Conclusion: Is the RTX 5090 Worth It?
The RTX 5090 feels more like an RTX 4090 Ti than a true next-generation leap. While it does deliver noticeable performance improvements, those expecting a revolutionary upgrade may be left disappointed. The generational performance uplift, does not match the dramatic improvements seen in past iterations. The RTX 4090 marked a significant leap over the RTX 3090 Ti, but the 5090 fails to repeat that kind of advancement.
Nvidia is heavily promoting multi-frame generation as a key feature of the GeForce 50 series. As I have said before, this is not truly a performance-enhancing feature, as it simply creates the appearance of smoother gameplay without reducing latency. This means that Nvidia is largely using this as a marketing strategy, which is just misleading consumers.
Considering the price increase of 25% over the RTX 4090, the return on investment does not seem as substantial as before.

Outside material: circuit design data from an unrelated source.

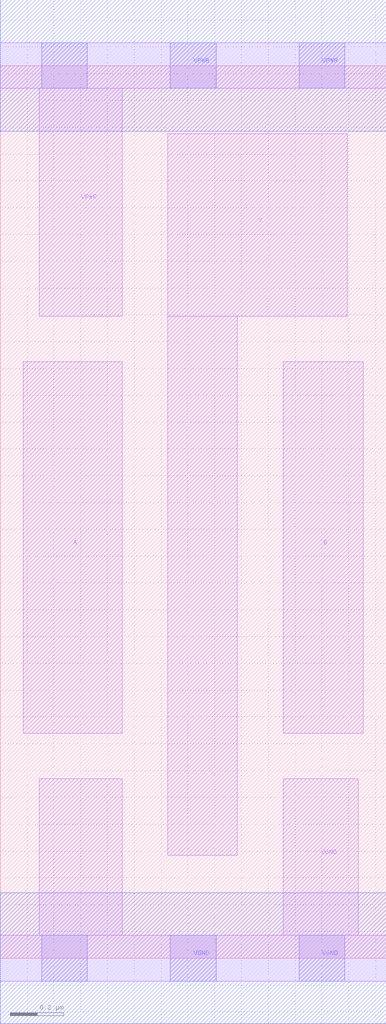
<source format=lef>
# Copyright 2020 The SkyWater PDK Authors
#
# Licensed under the Apache License, Version 2.0 (the "License");
# you may not use this file except in compliance with the License.
# You may obtain a copy of the License at
#
#     https://www.apache.org/licenses/LICENSE-2.0
#
# Unless required by applicable law or agreed to in writing, software
# distributed under the License is distributed on an "AS IS" BASIS,
# WITHOUT WARRANTIES OR CONDITIONS OF ANY KIND, either express or implied.
# See the License for the specific language governing permissions and
# limitations under the License.
#
# SPDX-License-Identifier: Apache-2.0

VERSION 5.7 ;
  NAMESCASESENSITIVE ON ;
  NOWIREEXTENSIONATPIN ON ;
  DIVIDERCHAR "/" ;
  BUSBITCHARS "[]" ;
UNITS
  DATABASE MICRONS 200 ;
END UNITS
MACRO sky130_fd_sc_lp__nor2_0
  CLASS CORE ;
  SOURCE USER ;
  FOREIGN sky130_fd_sc_lp__nor2_0 ;
  ORIGIN  0.000000  0.000000 ;
  SIZE  1.440000 BY  3.330000 ;
  SYMMETRY X Y R90 ;
  SITE unit ;
  PIN A
    ANTENNAGATEAREA  0.159000 ;
    DIRECTION INPUT ;
    USE SIGNAL ;
    PORT
      LAYER li1 ;
        RECT 0.085000 0.840000 0.455000 2.225000 ;
    END
  END A
  PIN B
    ANTENNAGATEAREA  0.159000 ;
    DIRECTION INPUT ;
    USE SIGNAL ;
    PORT
      LAYER li1 ;
        RECT 1.055000 0.840000 1.355000 2.225000 ;
    END
  END B
  PIN Y
    ANTENNADIFFAREA  0.287200 ;
    DIRECTION OUTPUT ;
    USE SIGNAL ;
    PORT
      LAYER li1 ;
        RECT 0.625000 0.385000 0.885000 2.395000 ;
        RECT 0.625000 2.395000 1.295000 3.075000 ;
    END
  END Y
  PIN VGND
    DIRECTION INOUT ;
    USE GROUND ;
    PORT
      LAYER li1 ;
        RECT 0.000000 -0.085000 1.440000 0.085000 ;
        RECT 0.145000  0.085000 0.455000 0.670000 ;
        RECT 1.055000  0.085000 1.335000 0.670000 ;
      LAYER mcon ;
        RECT 0.155000 -0.085000 0.325000 0.085000 ;
        RECT 0.635000 -0.085000 0.805000 0.085000 ;
        RECT 1.115000 -0.085000 1.285000 0.085000 ;
      LAYER met1 ;
        RECT 0.000000 -0.245000 1.440000 0.245000 ;
    END
  END VGND
  PIN VPWR
    DIRECTION INOUT ;
    USE POWER ;
    PORT
      LAYER li1 ;
        RECT 0.000000 3.245000 1.440000 3.415000 ;
        RECT 0.145000 2.395000 0.455000 3.245000 ;
      LAYER mcon ;
        RECT 0.155000 3.245000 0.325000 3.415000 ;
        RECT 0.635000 3.245000 0.805000 3.415000 ;
        RECT 1.115000 3.245000 1.285000 3.415000 ;
      LAYER met1 ;
        RECT 0.000000 3.085000 1.440000 3.575000 ;
    END
  END VPWR
END sky130_fd_sc_lp__nor2_0

</source>
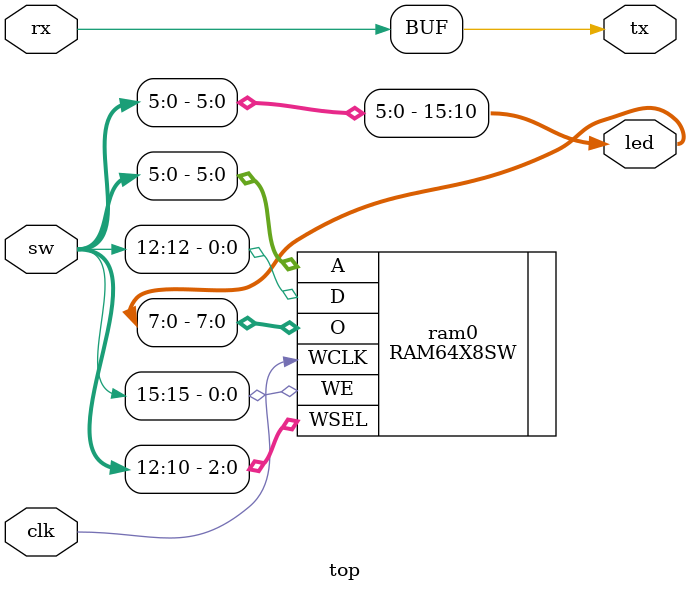
<source format=v>

module top (
    input  wire clk,

    input  wire rx,
    output wire tx,

    input  wire [15:0] sw,
    output wire [15:0] led
);
    RAM64X8SW #(
        .INIT_A(64'b0000000111111111111111011111100111110001111000011100000110000001),
        .INIT_B(64'b0000001111111111111110111111001111100011110000111000001100000010),
        .INIT_C(64'b0000011111111111111101111110011111000111100001110000011000000100),
        .INIT_D(64'b0000111111111111111011111100111110001111000011100000110000001000),
        .INIT_E(64'b0001111111111111110111111001111100011110000111000001100000010000),
        .INIT_F(64'b0011111111111111101111110011111000111100001110000011000000100000),
        .INIT_G(64'b0111111111111111011111100111110001111000011100000110000001000000),
        .INIT_H(64'b1111111111111110111111001111100011110000111000001100000010000000)
    ) ram0 (
        .WCLK   (clk),
        .A      (sw[5:0]),
        .D      (sw[12]),
        .O      (led[7:0]),
        .WE     (sw[15]),
        .WSEL   (sw[12:10])
    );

    assign led[15:10] = sw[5:0];
    assign tx = rx;

endmodule

</source>
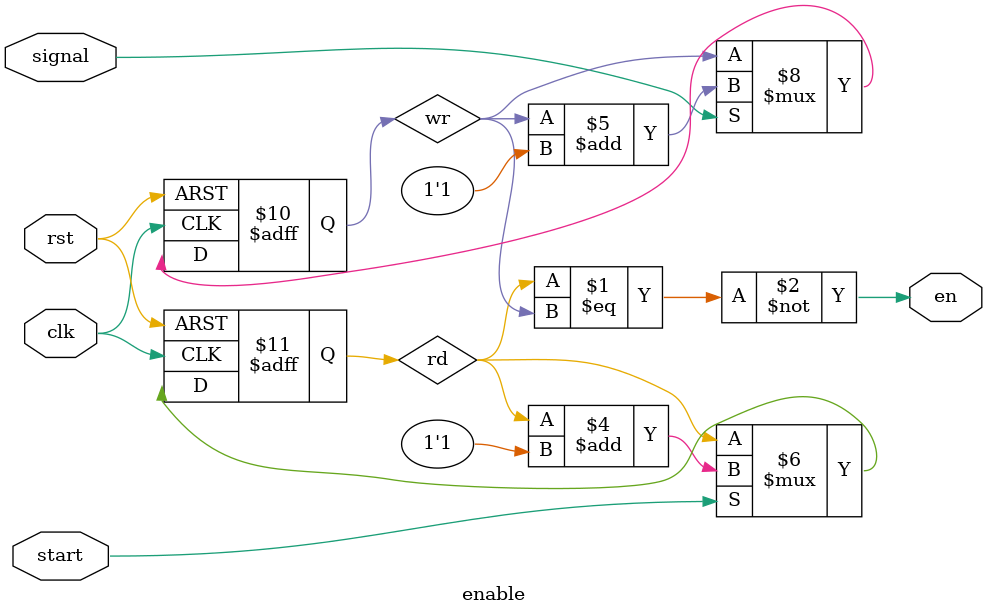
<source format=v>
`timescale 1ns / 1ps


module enable(
    input clk,
    input rst,
    input start,
    input signal,
    output en
    );
    reg wr, rd;
    assign en = ~(rd == wr);
    always @(posedge clk, posedge rst) begin
        if(rst) begin
            wr <= 1'b0;
            rd <= 1'b0;
        end else begin
            if(start) rd <= rd + 1'b1;
            if(signal) wr <= wr + 1'b1;
        end     
    end
endmodule

</source>
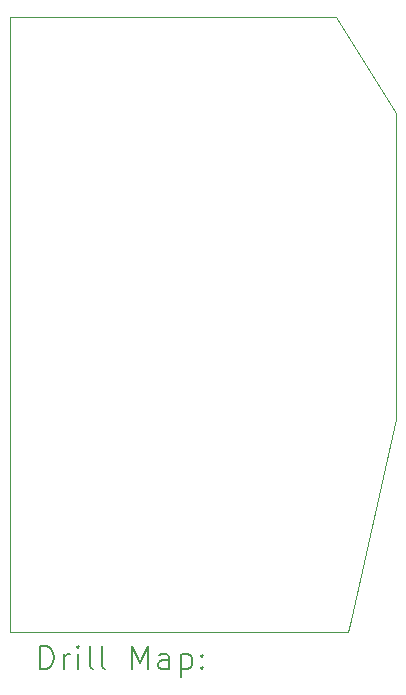
<source format=gbr>
%FSLAX45Y45*%
G04 Gerber Fmt 4.5, Leading zero omitted, Abs format (unit mm)*
G04 Created by KiCad (PCBNEW (6.0.0)) date 2023-01-29 20:38:57*
%MOMM*%
%LPD*%
G01*
G04 APERTURE LIST*
%TA.AperFunction,Profile*%
%ADD10C,0.100000*%
%TD*%
%ADD11C,0.200000*%
G04 APERTURE END LIST*
D10*
X11722100Y-9855200D02*
X13716000Y-9855200D01*
X14986000Y-5461000D02*
X14986000Y-8051800D01*
X14071600Y-9855200D02*
X14478000Y-9855200D01*
X14478000Y-9855200D02*
X14554200Y-9855200D01*
X14986000Y-8051800D02*
X14605000Y-9753600D01*
X14478000Y-4648200D02*
X14986000Y-5461000D01*
X14605000Y-9753600D02*
X14579600Y-9855200D01*
X13716000Y-4648200D02*
X14427200Y-4648200D01*
X11722100Y-4648200D02*
X11722100Y-8140700D01*
X14427200Y-4648200D02*
X14478000Y-4648200D01*
X14071600Y-9855200D02*
X13716000Y-9855200D01*
X14554200Y-9855200D02*
X14579600Y-9855200D01*
X13716000Y-4648200D02*
X11722100Y-4648200D01*
X11722100Y-8140700D02*
X11722100Y-9855200D01*
D11*
X11974719Y-10170676D02*
X11974719Y-9970676D01*
X12022338Y-9970676D01*
X12050909Y-9980200D01*
X12069957Y-9999248D01*
X12079481Y-10018295D01*
X12089005Y-10056390D01*
X12089005Y-10084962D01*
X12079481Y-10123057D01*
X12069957Y-10142105D01*
X12050909Y-10161152D01*
X12022338Y-10170676D01*
X11974719Y-10170676D01*
X12174719Y-10170676D02*
X12174719Y-10037343D01*
X12174719Y-10075438D02*
X12184243Y-10056390D01*
X12193767Y-10046867D01*
X12212814Y-10037343D01*
X12231862Y-10037343D01*
X12298528Y-10170676D02*
X12298528Y-10037343D01*
X12298528Y-9970676D02*
X12289005Y-9980200D01*
X12298528Y-9989724D01*
X12308052Y-9980200D01*
X12298528Y-9970676D01*
X12298528Y-9989724D01*
X12422338Y-10170676D02*
X12403290Y-10161152D01*
X12393767Y-10142105D01*
X12393767Y-9970676D01*
X12527100Y-10170676D02*
X12508052Y-10161152D01*
X12498528Y-10142105D01*
X12498528Y-9970676D01*
X12755671Y-10170676D02*
X12755671Y-9970676D01*
X12822338Y-10113533D01*
X12889005Y-9970676D01*
X12889005Y-10170676D01*
X13069957Y-10170676D02*
X13069957Y-10065914D01*
X13060433Y-10046867D01*
X13041386Y-10037343D01*
X13003290Y-10037343D01*
X12984243Y-10046867D01*
X13069957Y-10161152D02*
X13050909Y-10170676D01*
X13003290Y-10170676D01*
X12984243Y-10161152D01*
X12974719Y-10142105D01*
X12974719Y-10123057D01*
X12984243Y-10104010D01*
X13003290Y-10094486D01*
X13050909Y-10094486D01*
X13069957Y-10084962D01*
X13165195Y-10037343D02*
X13165195Y-10237343D01*
X13165195Y-10046867D02*
X13184243Y-10037343D01*
X13222338Y-10037343D01*
X13241386Y-10046867D01*
X13250909Y-10056390D01*
X13260433Y-10075438D01*
X13260433Y-10132581D01*
X13250909Y-10151629D01*
X13241386Y-10161152D01*
X13222338Y-10170676D01*
X13184243Y-10170676D01*
X13165195Y-10161152D01*
X13346148Y-10151629D02*
X13355671Y-10161152D01*
X13346148Y-10170676D01*
X13336624Y-10161152D01*
X13346148Y-10151629D01*
X13346148Y-10170676D01*
X13346148Y-10046867D02*
X13355671Y-10056390D01*
X13346148Y-10065914D01*
X13336624Y-10056390D01*
X13346148Y-10046867D01*
X13346148Y-10065914D01*
M02*

</source>
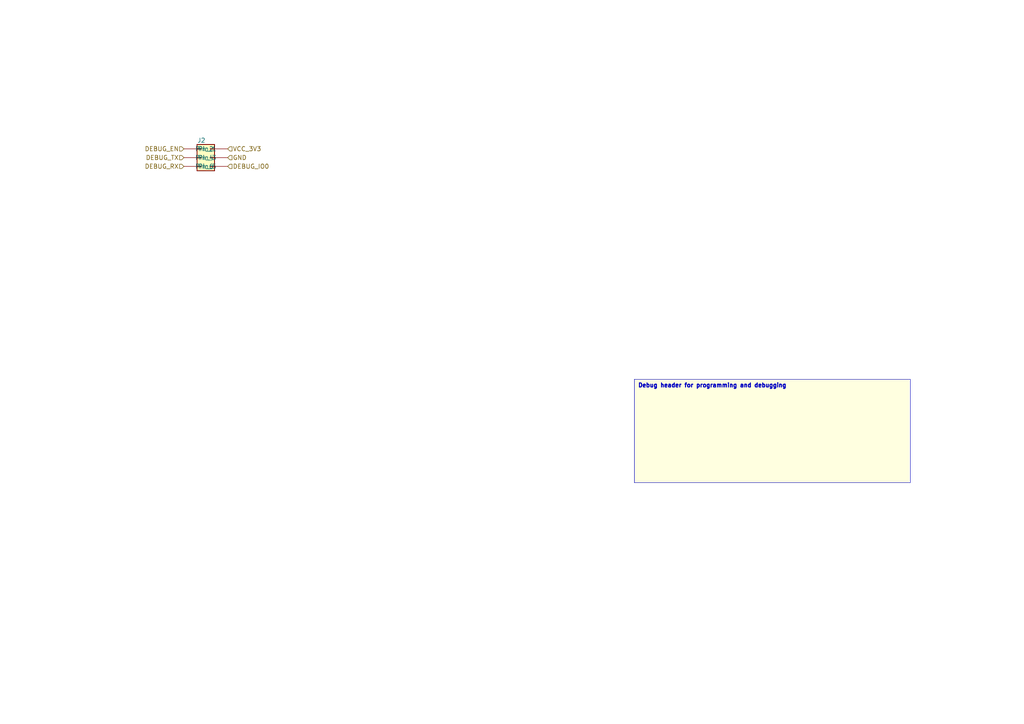
<source format=kicad_sch>
(kicad_sch
	(version 20250114)
	(generator "kicad_api")
	(generator_version 9.0)
	(uuid f79a9e17-bb6a-464c-913f-548a3ee31f3e)
	(paper A4)
	(paper A4)
	
	(title_block
		(title Debug_Header)
		(date 2025-08-01)
		(company Circuit-Synth)
	)
	(symbol
		(lib_id Connector_Generic:Conn_02x03_Odd_Even)
		(at 58.42 45.72 0)
		(in_bom yes)
		(on_board yes)
		(dnp no)
		(uuid cfa6ce23-7548-401c-858f-0bdad1558a0a)
		(property
			"Reference"
			"J2"
			(at 58.42 40.72 0)
			(effects
				(font
					(size 1.27 1.27)
				)
			)
		)
		(property
			"Footprint"
			"Connector_IDC:IDC-Header_2x03_P2.54mm_Vertical"
			(at 58.42 55.72 0)
			(effects
				(font
					(size 1.27 1.27)
				)
				(hide yes)
			)
		)
		(instances
			(project
				"circuit"
				(path
					"/"
					(reference J2)
					(unit 1)
				)
			)
			(project
				"ESP32_C6_Dev_Board"
				(path
					"/7715780c-7d94-4450-92fc-9edac692c0ce/92bc85ae-a350-41f3-a5d9-b03833873f98/cf7122c2-770c-42f7-b524-f3d16e29c93f/31400722-9956-4c59-a352-3cc6fb8c4263"
					(reference J2)
					(unit 1)
				)
			)
		)
	)
	(hierarchical_label
		DEBUG_EN
		(shape input)
		(at 53.34 43.18 180)
		(effects
			(font
				(size 1.27 1.27)
			)
			(justify right)
		)
		(uuid 99cb6191-c207-4de4-98ef-536b9d583535)
	)
	(hierarchical_label
		DEBUG_TX
		(shape input)
		(at 53.34 45.72 180)
		(effects
			(font
				(size 1.27 1.27)
			)
			(justify right)
		)
		(uuid 886b063d-e36c-4201-8d4f-3b541f6aa735)
	)
	(hierarchical_label
		DEBUG_RX
		(shape input)
		(at 53.34 48.26 180)
		(effects
			(font
				(size 1.27 1.27)
			)
			(justify right)
		)
		(uuid 6ed350b7-8dd8-442d-aac0-879949fde4d3)
	)
	(hierarchical_label
		VCC_3V3
		(shape input)
		(at 66.04 43.18 0)
		(effects
			(font
				(size 1.27 1.27)
			)
			(justify left)
		)
		(uuid 5ed8bf31-94a7-4c51-999c-4d121e169bf4)
	)
	(hierarchical_label
		GND
		(shape input)
		(at 66.04 45.72 0)
		(effects
			(font
				(size 1.27 1.27)
			)
			(justify left)
		)
		(uuid 80783488-bf9b-42f0-8cfb-362c6903f367)
	)
	(hierarchical_label
		DEBUG_IO0
		(shape input)
		(at 66.04 48.26 0)
		(effects
			(font
				(size 1.27 1.27)
			)
			(justify left)
		)
		(uuid 270770ac-494d-4999-8880-e191c8d9c1f5)
	)
	(text_box
		"Debug header for programming and debugging"
		(exclude_from_sim yes)
		(at 184.0 110.0 0)
		(size 80.0 30.0)
		(margins
			1.0
			1.0
			1.0
			1.0
		)
		(stroke
			(width 0.1)
			(type solid)
		)
		(fill
			(type color)
			(color
				255
				255
				224
				1
			)
		)
		(effects
			(font
				(size 1.2 1.2)
				(thickness 0.254)
			)
			(justify left top)
		)
		(uuid 57629011-e288-4f0f-82f8-3f4d97ab9c29)
	)
	(text_box
		"Debug header for programming and debugging"
		(exclude_from_sim yes)
		(at 184.0 110.0 0)
		(size 80.0 30.0)
		(margins
			1.0
			1.0
			1.0
			1.0
		)
		(stroke
			(width 0.1)
			(type solid)
		)
		(fill
			(type color)
			(color
				255
				255
				224
				1
			)
		)
		(effects
			(font
				(size 1.2 1.2)
				(thickness 0.254)
			)
			(justify left top)
		)
		(uuid 57629011-e288-4f0f-82f8-3f4d97ab9c29)
	)
	(sheet_instances
		(path
			"/7715780c-7d94-4450-92fc-9edac692c0ce/92bc85ae-a350-41f3-a5d9-b03833873f98/cf7122c2-770c-42f7-b524-f3d16e29c93f/31400722-9956-4c59-a352-3cc6fb8c4263"
			(page "1")
		)
	)
	(embedded_fonts no)
	(sheet_instances
		(path
			"/"
			(page "1")
		)
	)
)
</source>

The increase in memory bandwidth and core count certainly provides an edge in demanding workloads, but without fundamental architectural breakthroughs, the RTX 5090 does not feel like a must-have upgrade for those who already own an RTX 4090. That being said, for users coming from older generations like the RTX 3090 Ti or lower, the improvements in ray tracing, AI performance, and general gaming capabilities make the RTX 5090 a compelling option.
Who Should Buy the RTX 5090?
✅ Gamers playing at high-refresh-rate 4K monitors who want the absolute best performance.
✅ Users heavily invested in AI workloads where FP4 and Tensor Core improvements can be utilized.
✅ Those who skipped the RTX 4090 and are upgrading from older GPUs (RTX 3090 Ti or older).